- [Extracted information]
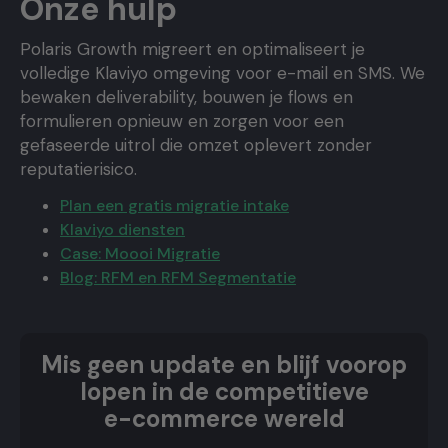
Onze hulp
Polaris Growth migreert en optimaliseert je
volledige Klaviyo omgeving voor e-mail en SMS. We
bewaken deliverability, bouwen je flows en
formulieren opnieuw en zorgen voor een
gefaseerde uitrol die omzet oplevert zonder
reputatierisico.
Plan een gratis migratie intake
Klaviyo diensten
Case: Moooi Migratie
Blog: RFM en RFM Segmentatie
Mis geen update en blijf voorop
lopen in de competitieve
e-commerce wereld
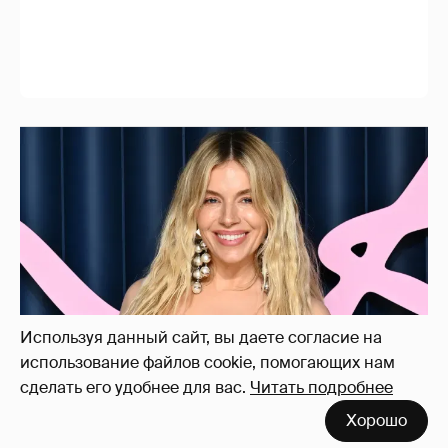
Сиенна Миллер раскрыла пол третьего
ребёнка и показала редкие фото с детьми
5
Используя данный сайт, вы даете согласие на
использование файлов cookie, помогающих нам
сделать его удобнее для вас.
Читать подробнее
Хорошо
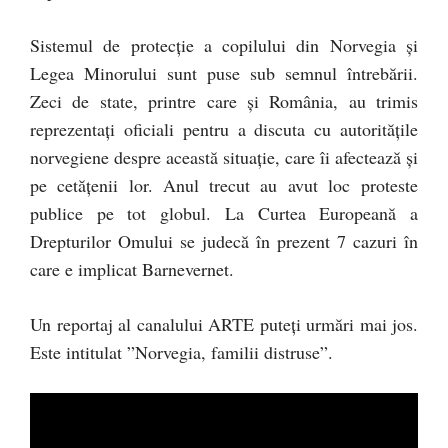
Sistemul de protecție a copilului din Norvegia și
Legea Minorului sunt puse sub semnul întrebării.
Zeci de state, printre care și România, au trimis
reprezentați oficiali pentru a discuta cu autoritățile
norvegiene despre această situație, care îi afectează și
pe cetățenii lor. Anul trecut au avut loc proteste
publice pe tot globul. La Curtea Europeană a
Drepturilor Omului se judecă în prezent 7 cazuri în
care e implicat Barnevernet.
Un reportaj al canalului ARTE puteți urmări mai jos.
Este intitulat ”Norvegia, familii distruse”.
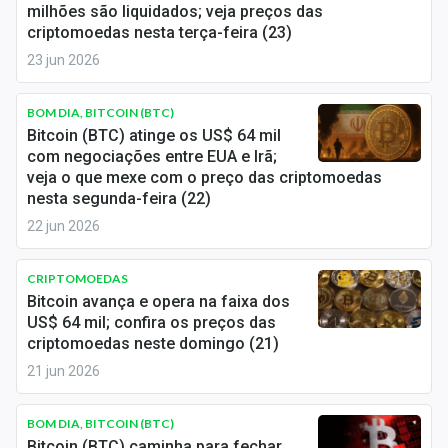
milhões são liquidados; veja preços das
Sobre
criptomoedas nesta terça-feira (23)
Expediente
23 jun 2026
Contato
BOM DIA, BITCOIN (BTC)
Bitcoin (BTC) atinge os US$ 64 mil
com negociações entre EUA e Irã;
veja o que mexe com o preço das criptomoedas
nesta segunda-feira (22)
22 jun 2026
CRIPTOMOEDAS
Bitcoin avança e opera na faixa dos
US$ 64 mil; confira os preços das
criptomoedas neste domingo (21)
21 jun 2026
BOM DIA, BITCOIN (BTC)
Bitcoin (BTC) caminha para fechar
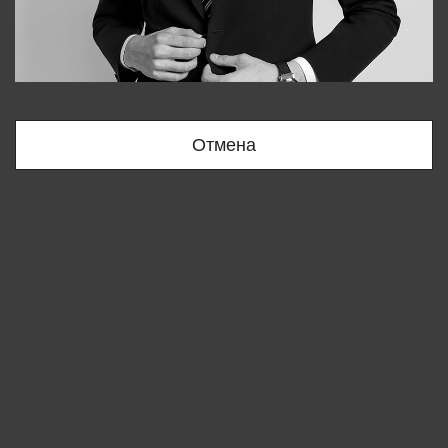
Bobur
+998909166696
Отмена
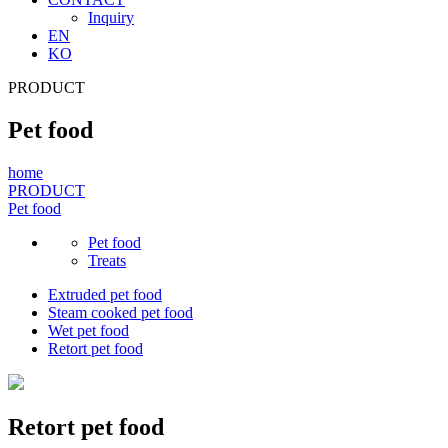
Inquiry
EN
KO
PRODUCT
Pet food
home
PRODUCT
Pet food
Pet food
Treats
Extruded pet food
Steam cooked pet food
Wet pet food
Retort pet food
Retort pet food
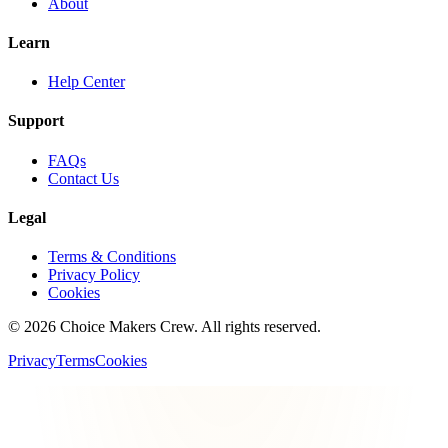
About
Learn
Help Center
Support
FAQs
Contact Us
Legal
Terms & Conditions
Privacy Policy
Cookies
©
2026
Choice Makers Crew
. All rights reserved.
Privacy
Terms
Cookies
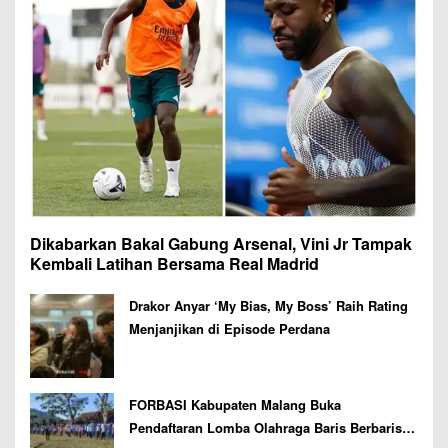
Dikabarkan Bakal Gabung Arsenal, Vini Jr Tampak
Kembali Latihan Bersama Real Madrid
Drakor Anyar ‘My Bias, My Boss’ Raih Rating
Menjanjikan di Episode Perdana
FORBASI Kabupaten Malang Buka
Pendaftaran Lomba Olahraga Baris Berbaris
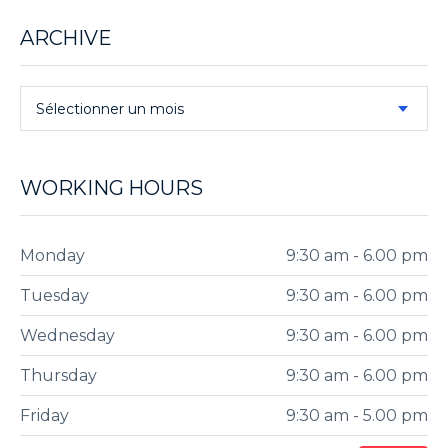
ARCHIVE
Sélectionner un mois
WORKING HOURS
Monday
9:30 am - 6.00 pm
Tuesday
9:30 am - 6.00 pm
Wednesday
9:30 am - 6.00 pm
Thursday
9:30 am - 6.00 pm
Friday
9:30 am - 5.00 pm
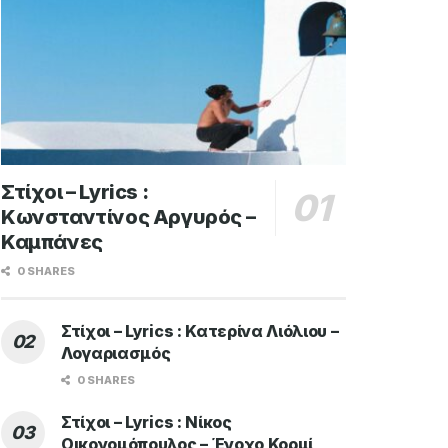
Στίχοι – Lyrics :
Κωνσταντίνος Αργυρός –
Καμπάνες
0 SHARES
Στίχοι – Lyrics : Κατερίνα Λιόλιου –
Λογαριασμός
0 SHARES
Στίχοι – Lyrics : Νίκος
Οικονομόπουλος – Ένοχο Κορμί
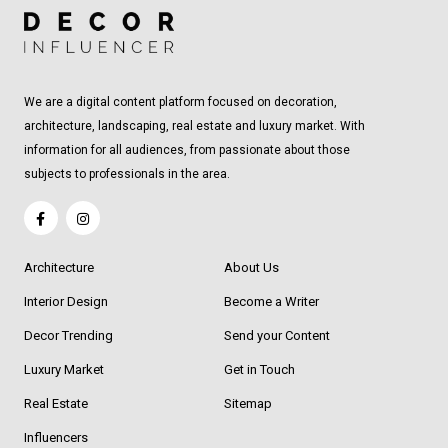
We are a digital content platform focused on decoration,
architecture, landscaping, real estate and luxury market. With
information for all audiences, from passionate about those
subjects to professionals in the area.
Architecture
About Us
Interior Design
Become a Writer
Decor Trending
Send your Content
Luxury Market
Get in Touch
Real Estate
Sitemap
Influencers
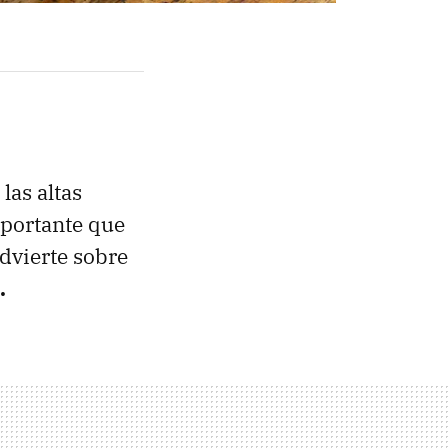
las altas
mportante que
advierte sobre
.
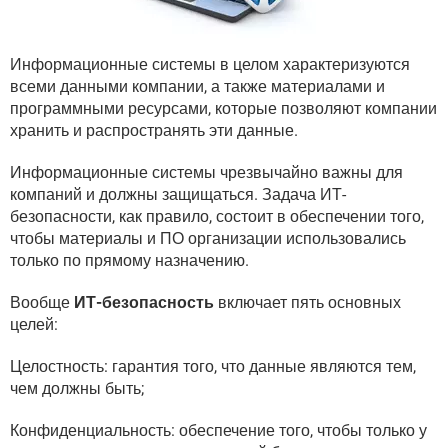
ВИДЕО
GOOGLE
YANDEX
Информационные системы в целом характеризуются
всеми данными компании, а также материалами и
программными ресурсами, которые позволяют компании
хранить и распространять эти данные.
Информационные системы чрезвычайно важны для
компаний и должны защищаться. Задача ИТ-
безопасности, как правило, состоит в обеспечении того,
чтобы материалы и ПО организации использовались
только по прямому назначению.
Вообще
ИТ-безопасность
включает пять основных
целей:
Целостность: гарантия того, что данные являются тем,
чем должны быть;
Конфиденциальность: обеспечение того, чтобы только у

- [Problem statement] Return each entry exactly as given. Leave the images out.

- [Task output]
Onze hulp
Polaris Growth migreert en optimaliseert je
volledige Klaviyo omgeving voor e-mail en SMS. We
bewaken deliverability, bouwen je flows en
formulieren opnieuw en zorgen voor een
gefaseerde uitrol die omzet oplevert zonder
reputatierisico.
Plan een gratis migratie intake
Klaviyo diensten
Case: Moooi Migratie
Blog: RFM en RFM Segmentatie
Mis geen update en blijf voorop
lopen in de competitieve
e-commerce wereld
Сиенна Миллер раскрыла пол третьего
ребёнка и показала редкие фото с детьми
5
Используя данный сайт, вы даете согласие на
использование файлов cookie, помогающих нам
сделать его удобнее для вас.
Читать подробнее
Хорошо
Sistemul de protecție a copilului din Norvegia și
Legea Minorului sunt puse sub semnul întrebării.
Zeci de state, printre care și România, au trimis
reprezentați oficiali pentru a discuta cu autoritățile
norvegiene despre această situație, care îi afectează și
pe cetățenii lor. Anul trecut au avut loc proteste
publice pe tot globul. La Curtea Europeană a
Drepturilor Omului se judecă în prezent 7 cazuri în
care e implicat Barnevernet.
Un reportaj al canalului ARTE puteți urmări mai jos.
Este intitulat ”Norvegia, familii distruse”.
milhões são liquidados; veja preços das
Sobre
criptomoedas nesta terça-feira (23)
Expediente
23 jun 2026
Contato
BOM DIA, BITCOIN (BTC)
Bitcoin (BTC) atinge os US$ 64 mil
com negociações entre EUA e Irã;
veja o que mexe com o preço das criptomoedas
nesta segunda-feira (22)
22 jun 2026
CRIPTOMOEDAS
Bitcoin avança e opera na faixa dos
US$ 64 mil; confira os preços das
criptomoedas neste domingo (21)
21 jun 2026
BOM DIA, BITCOIN (BTC)
Bitcoin (BTC) caminha para fechar
Bobur
+998909166696
Отмена
Inquiry
EN
KO
PRODUCT
Pet food
home
PRODUCT
Pet food
Pet food
Treats
Extruded pet food
Steam cooked pet food
Wet pet food
Retort pet food
Retort pet food
About
Learn
Help Center
Support
FAQs
Contact Us
Legal
Terms & Conditions
Privacy Policy
Cookies
©
2026
Choice Makers Crew
. All rights reserved.
Privacy
Terms
Cookies
Dikabarkan Bakal Gabung Arsenal, Vini Jr Tampak
Kembali Latihan Bersama Real Madrid
Drakor Anyar ‘My Bias, My Boss’ Raih Rating
Menjanjikan di Episode Perdana
FORBASI Kabupaten Malang Buka
Pendaftaran Lomba Olahraga Baris Berbaris
ARCHIVE
Sélectionner un mois
WORKING HOURS
Monday
9:30 am - 6.00 pm
Tuesday
9:30 am - 6.00 pm
Wednesday
9:30 am - 6.00 pm
Thursday
9:30 am - 6.00 pm
Friday
9:30 am - 5.00 pm
Στίχοι – Lyrics :
Κωνσταντίνος Αργυρός –
Καμπάνες
0 SHARES
Στίχοι – Lyrics : Κατερίνα Λιόλιου –
Λογαριασμός
0 SHARES
Στίχοι – Lyrics : Νίκος
Οικονομόπουλος – Ένοχο Κορμί
We are a digital content platform focused on decoration,
architecture, landscaping, real estate and luxury market. With
information for all audiences, from passionate about those
subjects to professionals in the area.
Architecture
About Us
Interior Design
Become a Writer
Decor Trending
Send your Content
Luxury Market
Get in Touch
Real Estate
Sitemap
Influencers
las altas
mportante que
advierte sobre
.
ВИДЕО
GOOGLE
YANDEX
Информационные системы в целом характеризуются
всеми данными компании, а также материалами и
программными ресурсами, которые позволяют компании
хранить и распространять эти данные.
Информационные системы чрезвычайно важны для
компаний и должны защищаться. Задача ИТ-
безопасности, как правило, состоит в обеспечении того,
чтобы материалы и ПО организации использовались
только по прямому назначению.
Вообще
ИТ-безопасность
включает пять основных
целей:
Целостность: гарантия того, что данные являются тем,
чем должны быть;
Конфиденциальность: обеспечение того, чтобы только у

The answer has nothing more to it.